Pixel coordinate listings
____________________

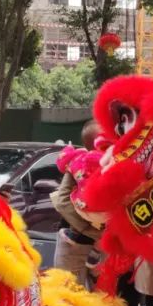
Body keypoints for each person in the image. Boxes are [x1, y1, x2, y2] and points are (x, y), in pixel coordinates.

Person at [51, 120, 103, 289]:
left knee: (103, 303)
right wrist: (94, 232)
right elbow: (62, 202)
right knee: (68, 299)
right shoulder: (78, 163)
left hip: (103, 248)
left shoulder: (117, 164)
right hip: (74, 244)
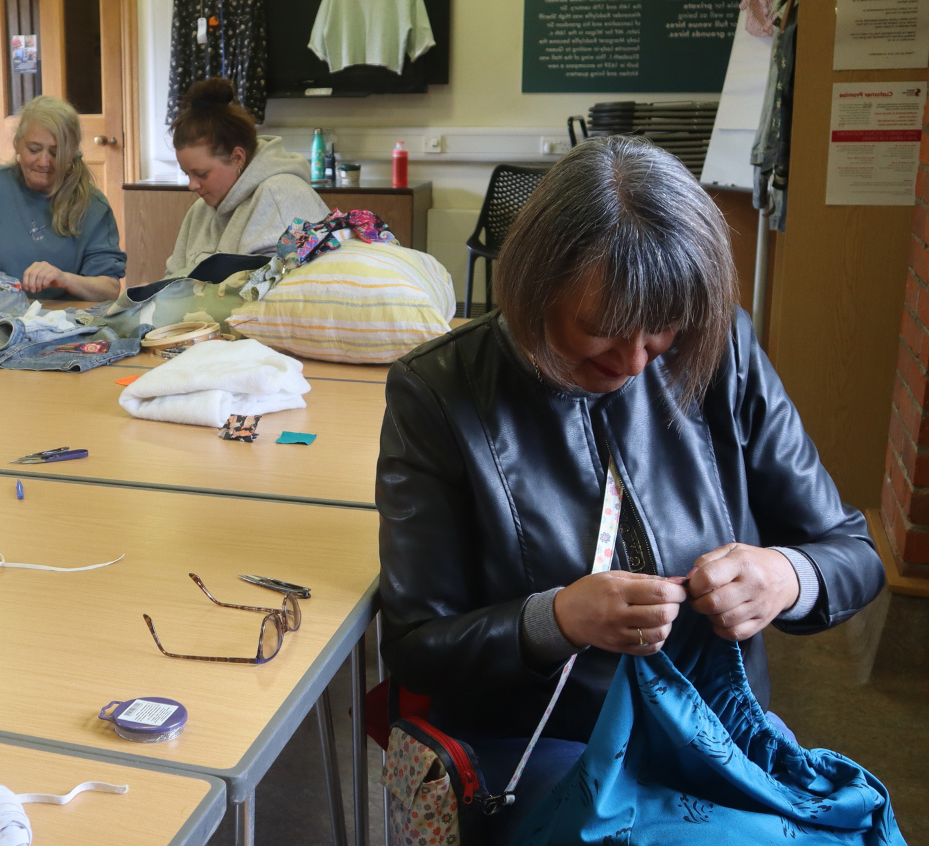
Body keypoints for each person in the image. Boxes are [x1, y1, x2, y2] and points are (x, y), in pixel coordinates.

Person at [375, 136, 884, 840]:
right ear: (533, 286)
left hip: (713, 735)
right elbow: (414, 644)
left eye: (661, 334)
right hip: (541, 745)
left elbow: (853, 552)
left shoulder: (722, 350)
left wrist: (785, 575)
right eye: (601, 334)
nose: (634, 363)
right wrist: (557, 619)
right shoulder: (440, 393)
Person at [0, 95, 125, 301]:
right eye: (34, 150)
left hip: (63, 322)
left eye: (56, 153)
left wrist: (64, 279)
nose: (43, 162)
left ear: (73, 154)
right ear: (17, 144)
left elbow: (109, 289)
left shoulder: (93, 206)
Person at [162, 78, 329, 279]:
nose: (192, 185)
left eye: (202, 174)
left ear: (237, 158)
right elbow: (171, 282)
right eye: (186, 174)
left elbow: (285, 294)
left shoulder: (281, 194)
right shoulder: (199, 211)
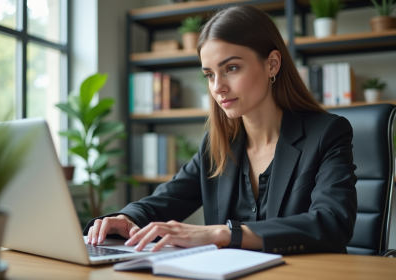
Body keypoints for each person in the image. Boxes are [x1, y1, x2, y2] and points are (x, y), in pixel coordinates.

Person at [84, 5, 357, 255]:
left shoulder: (327, 133)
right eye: (210, 74)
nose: (218, 87)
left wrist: (222, 234)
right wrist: (126, 218)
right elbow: (164, 199)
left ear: (272, 63)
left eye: (232, 68)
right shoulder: (217, 145)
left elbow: (332, 223)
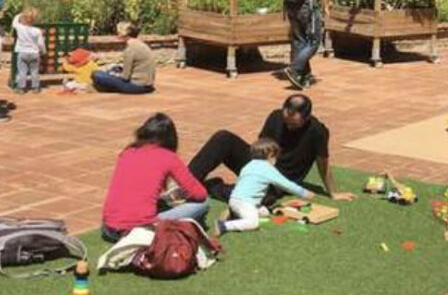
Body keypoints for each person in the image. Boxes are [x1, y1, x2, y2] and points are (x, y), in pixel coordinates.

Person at [188, 94, 356, 205]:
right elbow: (260, 146)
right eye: (286, 121)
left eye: (294, 124)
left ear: (307, 118)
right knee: (223, 137)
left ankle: (211, 187)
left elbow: (323, 162)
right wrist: (254, 170)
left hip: (280, 180)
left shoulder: (318, 131)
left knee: (263, 199)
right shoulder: (275, 116)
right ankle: (186, 183)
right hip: (261, 164)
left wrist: (333, 192)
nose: (289, 126)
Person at [101, 113, 208, 243]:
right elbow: (200, 194)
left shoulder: (127, 152)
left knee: (159, 202)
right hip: (139, 230)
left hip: (108, 228)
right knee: (202, 205)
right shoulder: (169, 157)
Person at [214, 138, 314, 236]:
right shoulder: (268, 169)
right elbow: (286, 184)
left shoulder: (248, 165)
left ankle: (233, 212)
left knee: (265, 212)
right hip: (245, 203)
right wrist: (303, 192)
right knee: (253, 223)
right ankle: (223, 226)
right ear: (271, 155)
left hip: (234, 199)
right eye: (276, 157)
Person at [92, 22, 155, 94]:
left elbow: (125, 77)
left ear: (124, 34)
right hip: (148, 85)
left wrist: (114, 74)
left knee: (97, 74)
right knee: (114, 68)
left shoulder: (130, 49)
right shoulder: (142, 45)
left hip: (137, 86)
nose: (117, 34)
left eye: (118, 32)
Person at [12, 7, 45, 94]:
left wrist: (19, 15)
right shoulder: (37, 30)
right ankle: (35, 87)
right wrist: (43, 51)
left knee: (22, 71)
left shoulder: (20, 28)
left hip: (22, 52)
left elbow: (14, 22)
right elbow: (41, 43)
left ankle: (21, 88)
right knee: (34, 71)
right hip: (34, 53)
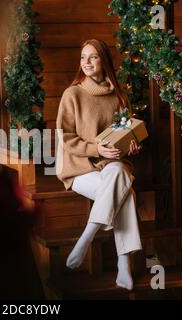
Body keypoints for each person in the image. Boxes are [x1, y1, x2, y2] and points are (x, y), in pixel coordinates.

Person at [55, 39, 144, 290]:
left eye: (93, 57)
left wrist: (132, 145)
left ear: (103, 60)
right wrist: (96, 149)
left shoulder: (119, 95)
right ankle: (123, 264)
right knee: (127, 194)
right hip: (79, 167)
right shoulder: (72, 94)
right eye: (83, 57)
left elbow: (124, 133)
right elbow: (66, 138)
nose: (86, 63)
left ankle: (87, 236)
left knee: (118, 174)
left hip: (112, 165)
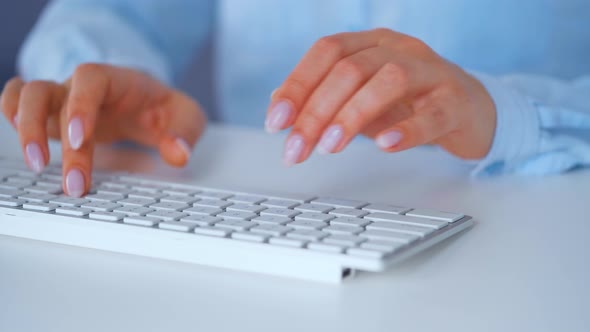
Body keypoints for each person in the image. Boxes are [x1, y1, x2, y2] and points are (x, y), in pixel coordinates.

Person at [1, 0, 589, 198]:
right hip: (265, 205)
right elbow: (109, 12)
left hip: (535, 222)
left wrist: (511, 116)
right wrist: (107, 79)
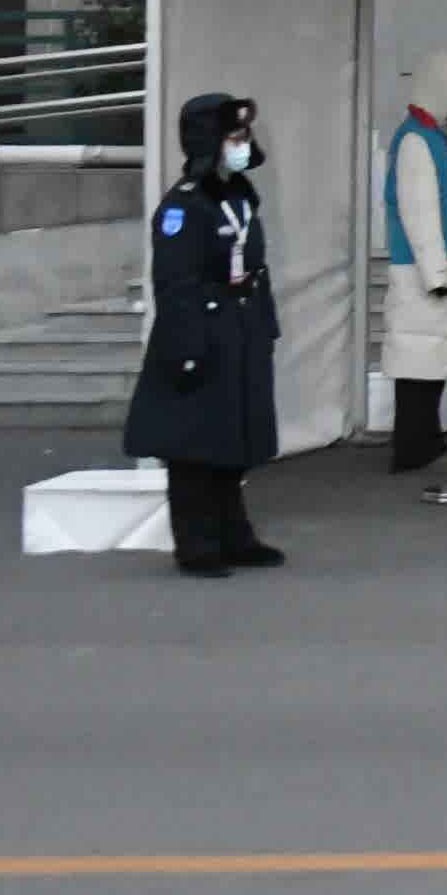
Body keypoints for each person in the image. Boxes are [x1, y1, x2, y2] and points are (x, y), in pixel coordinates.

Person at [125, 90, 283, 577]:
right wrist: (188, 347)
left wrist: (264, 325)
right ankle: (196, 544)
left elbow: (254, 263)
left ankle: (235, 534)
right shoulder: (182, 208)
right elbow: (174, 284)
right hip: (203, 331)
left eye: (244, 136)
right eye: (232, 136)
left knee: (232, 441)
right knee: (194, 447)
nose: (241, 145)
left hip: (239, 327)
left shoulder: (238, 194)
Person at [378, 48, 447, 475]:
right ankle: (412, 443)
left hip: (446, 265)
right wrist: (436, 273)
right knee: (418, 361)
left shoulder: (435, 137)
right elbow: (419, 212)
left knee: (434, 360)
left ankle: (425, 437)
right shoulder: (417, 141)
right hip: (427, 271)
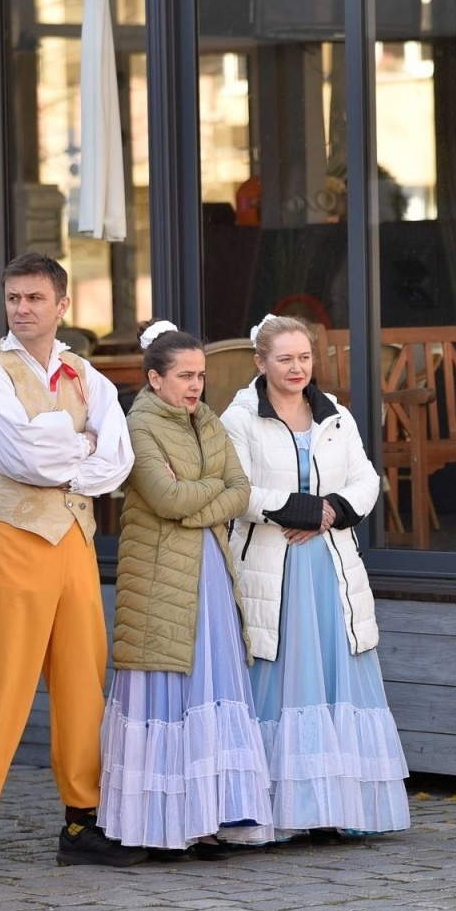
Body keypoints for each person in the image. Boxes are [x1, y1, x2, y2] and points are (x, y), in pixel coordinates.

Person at [0, 252, 137, 880]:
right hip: (10, 537)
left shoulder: (85, 373)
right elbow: (23, 459)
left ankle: (82, 820)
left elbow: (118, 459)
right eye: (13, 298)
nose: (22, 309)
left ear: (62, 306)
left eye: (34, 298)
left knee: (83, 683)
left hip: (74, 540)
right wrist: (82, 446)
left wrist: (69, 454)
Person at [219, 313, 410, 838]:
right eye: (284, 358)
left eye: (304, 357)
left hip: (330, 570)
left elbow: (366, 478)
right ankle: (277, 814)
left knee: (334, 679)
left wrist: (331, 511)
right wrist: (300, 510)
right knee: (278, 679)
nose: (296, 367)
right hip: (272, 570)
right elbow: (236, 490)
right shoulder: (239, 418)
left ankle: (337, 811)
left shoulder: (336, 416)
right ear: (260, 362)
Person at [100, 320, 274, 858]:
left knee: (210, 685)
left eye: (200, 375)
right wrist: (209, 493)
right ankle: (163, 824)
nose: (196, 385)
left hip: (211, 570)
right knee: (168, 689)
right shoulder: (138, 427)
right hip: (158, 573)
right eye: (184, 375)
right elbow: (165, 498)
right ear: (155, 379)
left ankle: (208, 817)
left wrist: (197, 497)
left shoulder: (208, 421)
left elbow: (240, 490)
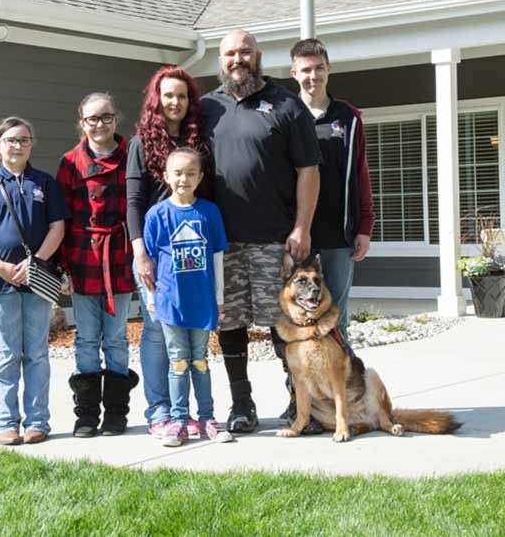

____________________

PROBLEM DETAILS :: Every entry should be repeated verbatim, with the pictures left out.

PROBLEM SOLUTION ::
Body keypoints for each person in the image. Boxes are [x1, y1, x2, y2] and points are (x, y), in pixel coordinates.

Person at [51, 120, 103, 289]:
left knee: (103, 303)
right wrist: (94, 232)
right elbow: (62, 202)
right knee: (68, 299)
right shoulder: (78, 163)
left hip: (103, 248)
left shoulder: (117, 164)
right hip: (74, 244)
Body keypoints for each person in the image. Boxes are [x1, y1, x2, y2] and points are (x, y), in pixel coordinates.

Person at [375, 136, 884, 840]:
right ear: (533, 286)
left hip: (713, 735)
right elbow: (414, 644)
left eye: (661, 334)
right hip: (541, 745)
left elbow: (853, 552)
left shoulder: (722, 350)
left wrist: (785, 575)
right eye: (601, 334)
nose: (634, 363)
right wrist: (557, 619)
right shoulder: (440, 393)
Person at [0, 95, 125, 301]:
right eye: (34, 150)
left hip: (63, 322)
left eye: (56, 153)
left wrist: (64, 279)
nose: (43, 162)
left ear: (73, 154)
right ear: (17, 144)
left elbow: (109, 289)
left shoulder: (93, 206)
Person at [162, 78, 329, 279]:
nose: (192, 185)
left eye: (202, 174)
left ear: (237, 158)
right elbow: (171, 282)
right eye: (186, 174)
left elbow: (285, 294)
left shoulder: (281, 194)
right shoulder: (199, 211)
Body keypoints for each person in the image. Boxes are [x1, y1, x2, y2] and points are (x, y), in pixel coordinates.

Person at [84, 5, 357, 255]:
left shoulder: (327, 133)
right eye: (210, 74)
nose: (218, 87)
left wrist: (222, 234)
right wrist: (126, 218)
right elbow: (164, 199)
left ear: (272, 63)
left eye: (232, 68)
right shoulder: (217, 145)
left elbow: (332, 223)
Body keypoints for each person in the image. Boxes are [x1, y1, x2, y2] and points are (x, y), in pixel coordinates.

Person at [188, 94, 356, 205]:
right elbow: (260, 146)
right eye: (286, 121)
left eye: (294, 124)
left ear: (307, 118)
right knee: (223, 137)
left ankle: (211, 187)
left elbow: (323, 162)
right wrist: (254, 170)
left hip: (280, 180)
left shoulder: (318, 131)
left knee: (263, 199)
right shoulder: (275, 116)
right ankle: (186, 183)
right hip: (261, 164)
left wrist: (333, 192)
nose: (289, 126)
Person at [101, 113, 208, 243]:
right elbow: (200, 194)
left shoulder: (127, 152)
left knee: (159, 202)
right hip: (139, 230)
left hip: (108, 228)
right knee: (202, 205)
right shoulder: (169, 157)
Person at [214, 138, 314, 236]:
right shoulder: (268, 169)
right elbow: (286, 184)
left shoulder: (248, 165)
left ankle: (233, 212)
left knee: (265, 212)
right hip: (245, 203)
right wrist: (303, 192)
right knee: (253, 223)
right ankle: (223, 226)
right ear: (271, 155)
left hip: (234, 199)
right eye: (276, 157)
Person at [92, 22, 155, 94]:
left elbow: (125, 77)
left ear: (124, 34)
right hip: (148, 85)
left wrist: (114, 74)
left knee: (97, 74)
right knee: (114, 68)
left shoulder: (130, 49)
right shoulder: (142, 45)
left hip: (137, 86)
nose: (117, 34)
left eye: (118, 32)
Person at [12, 7, 45, 94]:
left wrist: (19, 15)
right shoulder: (37, 30)
right ankle: (35, 87)
right wrist: (43, 51)
left knee: (22, 71)
left shoulder: (20, 28)
left hip: (22, 52)
left elbow: (14, 22)
right elbow: (41, 43)
left ankle: (21, 88)
right knee: (34, 71)
right hip: (34, 53)
Body keypoints for each person in the image. Boxes are [x1, y1, x2, y2] and points are (x, y), in pixel coordinates.

Person at [55, 39, 144, 290]:
left eye: (93, 57)
left wrist: (132, 145)
left ear: (103, 60)
right wrist: (96, 149)
left shoulder: (119, 95)
right ankle: (123, 264)
right knee: (127, 194)
right hip: (79, 167)
right shoulder: (72, 94)
right eye: (83, 57)
left elbow: (124, 133)
right elbow: (66, 138)
nose: (86, 63)
left ankle: (87, 236)
left knee: (118, 174)
left hip: (112, 165)
Body keypoints for each person in the image. Boxes are [x1, y1, x2, y2] and points are (x, y), in pixel coordinates.

Person at [1, 0, 589, 198]:
right hip: (265, 205)
right elbow: (109, 12)
left hip: (535, 222)
left wrist: (511, 116)
right wrist: (107, 79)
Body keypoints for each person in the image. Boxes are [x1, y1, x2, y2] and points are (x, y), in pixel coordinates.

Person at [125, 90, 283, 577]:
right wrist: (188, 347)
left wrist: (264, 325)
right ankle: (196, 544)
left elbow: (254, 263)
left ankle: (235, 534)
right shoulder: (182, 208)
right elbow: (174, 284)
right hip: (203, 331)
left eye: (244, 136)
right eye: (232, 136)
left knee: (232, 441)
right knee: (194, 447)
nose: (241, 145)
left hip: (239, 327)
left shoulder: (238, 194)
Person at [378, 48, 447, 475]:
right ankle: (412, 443)
left hip: (446, 265)
right wrist: (436, 273)
right knee: (418, 361)
left shoulder: (435, 137)
right elbow: (419, 212)
left knee: (434, 360)
left ankle: (425, 437)
right shoulder: (417, 141)
right hip: (427, 271)
Body keypoints for each person in the image. Boxes are [x1, y1, x2, y2] and points are (x, y), in pixel coordinates.

Person at [0, 252, 137, 880]:
right hip: (10, 537)
left shoulder: (85, 373)
right elbow: (23, 459)
left ankle: (82, 820)
left elbow: (118, 459)
right eye: (13, 298)
nose: (22, 309)
left ear: (62, 306)
left eye: (34, 298)
left knee: (83, 683)
left hip: (74, 540)
right wrist: (82, 446)
left wrist: (69, 454)
Person at [219, 313, 410, 838]:
right eye: (284, 358)
left eye: (304, 357)
left hip: (330, 570)
left elbow: (366, 478)
right ankle: (277, 814)
left knee: (334, 679)
left wrist: (331, 511)
right wrist: (300, 510)
right knee: (278, 679)
nose: (296, 367)
right hip: (272, 570)
right elbow: (236, 490)
right shoulder: (239, 418)
left ankle: (337, 811)
left shoulder: (336, 416)
right ear: (260, 362)
Person at [100, 320, 274, 858]:
left knee: (210, 685)
left eye: (200, 375)
right wrist: (209, 493)
right ankle: (163, 824)
nose: (196, 385)
left hip: (211, 570)
right knee: (168, 689)
right shoulder: (138, 427)
right hip: (158, 573)
right eye: (184, 375)
right elbow: (165, 498)
right ear: (155, 379)
left ankle: (208, 817)
left wrist: (197, 497)
left shoulder: (208, 421)
left elbow: (240, 490)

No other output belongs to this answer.